+++ Texte fourni +++

L’économiste a fait plusieurs constats. Un, les taux d’intérêt réels
sont inférieurs au taux de croissance. Deux, «on a à peu près épuisé tout ce qu’il y avait dans la besace de la politique monétaire». Dans ces circonstances, affirme-t-il, «il faut envisager le recours à la politique budgétaire sans être obsédé par le niveau de la dette».
Mais combien de temps ces circonstances, contraires aux présomptions de la théorie économique classique, dureront-elles? «Les taux ne remonteront pas par magie»,
affirme Thomas Philippon. S’ils le font, c’est que la croissance et
l’inflation repartiront aussi à la hausse: en termes réels, ils
resteraient donc faibles voire négatifs. Deux économistes du FMI, Paolo
Mauro et Jing Zhou, ont mené l’enquête sur deux siècles et constaté que
les pays avancés ont de fait vécu à taux réels négatifs pendant la
moitié du temps. Cette situation a notamment permis le désendettement
vertigineux des années 1950 à 1970, après le record absolu d’endettement
public mondial atteint après la Seconde Guerre mondiale (116 % du PIB).
Pour
autant, rien ne nous garantit ce monde d’argent gratuit. À l’issue des
périodes d’écart faible à négatif entre taux d’intérêt et croissance, «beaucoup de crises sont intervenues», constate le duo du FMI. «Ceux qui sont convaincus d’un monde sans inflation pour les dix ou vingt ans qui viennent me paraissent bien sûrs d’eux», glisse Éric Chaney. La guerre commerciale est ainsi par exemple potentiellement un puissant facteur inflationniste. «Ne
prenons pas une situation conjoncturelle pour un phénomène structurel.
Personne ne sait combien de temps les taux resteront très bas»,
avertit Jean-Claude Trichet. Leur niveau, pays par pays, dépend aussi de
la confiance des investisseurs. Celle-ci est très volatile vis-à-vis
des pays émergents, ce qui les rend très vulnérables surtout quand leurs
emprunts sont libellés en devises. La contrainte externe est à
l’inverse nulle aux États-Unis, dont les bons du Trésor restent
l’actif-roi - c’est le privilège du dollar et du marché financier
intérieur le plus profond de la planète. «La politique fiscale à
Washington est délirante, mais cela ne crée pas pour autant un problème
de soutenabilité de la dette américaine», note Thomas Philippon.

+++

Extrayez mot pour mot du texte sur la dette publique le passage qui commence aux mots « Mais combien de » et se termine après « (116 % du PIB). ».

+++ Section données +++

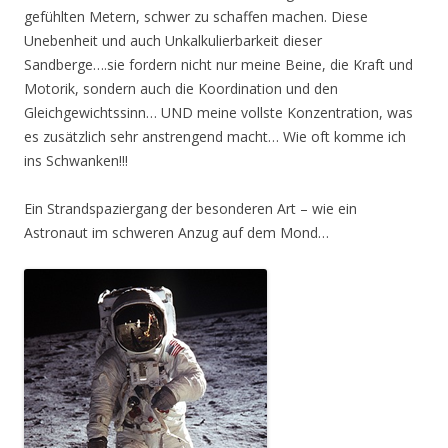
gefühlten Metern, schwer zu schaffen machen. Diese
Unebenheit und auch Unkalkulierbarkeit dieser
Sandberge….sie fordern nicht nur meine Beine, die Kraft und
Motorik, sondern auch die Koordination und den
Gleichgewichtssinn… UND meine vollste Konzentration, was
es zusätzlich sehr anstrengend macht… Wie oft komme ich
ins Schwanken!!!
Ein Strandspaziergang der besonderen Art – wie ein
Astronaut im schweren Anzug auf dem Mond…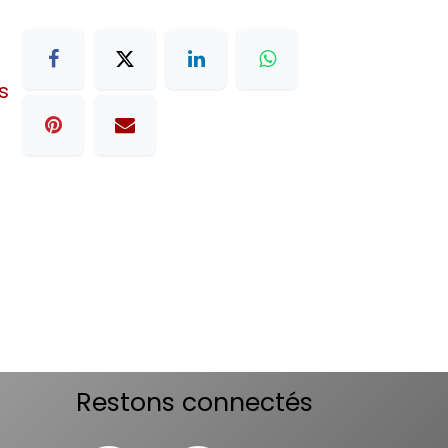
s
Restons connectés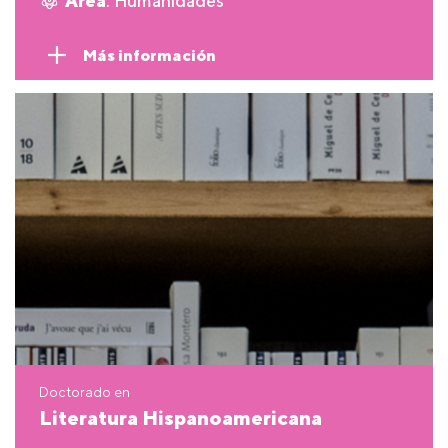
Área
: Humanidades
Más información
Doctorado en
Literatura Hispanoamericana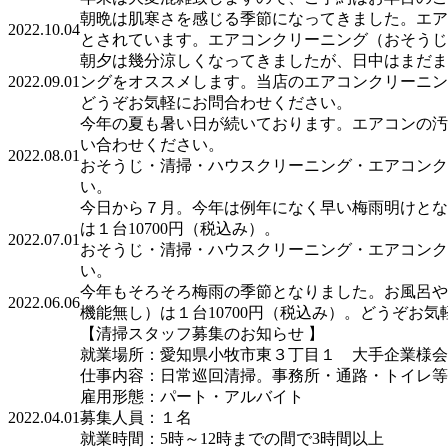
朝晩は肌寒さを感じる季節になってきました。エア
2022.10.04
とされています。エアコンクリーニング（おそうじ
朝夕は幾分涼しくなってきましたが、日中はまだま
2022.09.01
ングをオススメします。当店のエアコンクリーニング
どうぞお気軽にお問合わせください。
今年の夏も暑い日が続いております。エアコンの汚
い合わせください。
2022.08.01
おそうじ・清掃・ハウスクリーニング・エアコンク
い。
今日から７月。今年は例年になく早い梅雨明けとな
は１台10700円（税込み）。
2022.07.01
おそうじ・清掃・ハウスクリーニング・エアコンク
い。
今年もそろそろ梅雨の季節となりました。お風呂や
2022.06.06
機能無し）は１台10700円（税込み）。どうぞお
【清掃スタッフ募集のお知らせ 】
就業場所：愛知県小牧市東３丁目１ 大手企業様会
仕事内容：日常巡回清掃。事務所・通路・トイレ等
雇用形態：パート・アルバイト
2022.04.01
募集人員：１名
就業時間：5時～12時までの間で3時間以上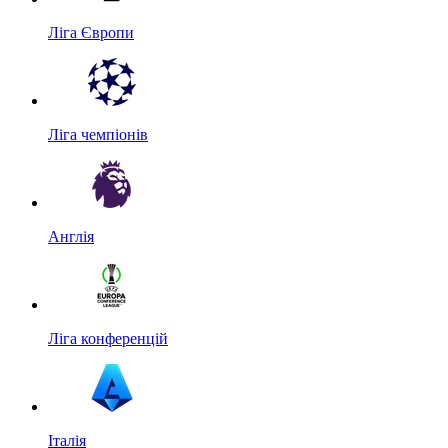
Ліга Європи
Ліга чемпіонів
Англія
Ліга конференцій
Італія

+++

• **Solution proposée**:
Mais combien de temps ces circonstances, contraires aux présomptions de la théorie économique classique, dureront-elles? «Les taux ne remonteront pas par magie»,
affirme Thomas Philippon. S’ils le font, c’est que la croissance et
l’inflation repartiront aussi à la hausse: en termes réels, ils
resteraient donc faibles voire négatifs. Deux économistes du FMI, Paolo
Mauro et Jing Zhou, ont mené l’enquête sur deux siècles et constaté que
les pays avancés ont de fait vécu à taux réels négatifs pendant la
moitié du temps. Cette situation a notamment permis le désendettement
vertigineux des années 1950 à 1970, après le record absolu d’endettement
public mondial atteint après la Seconde Guerre mondiale (116 % du PIB).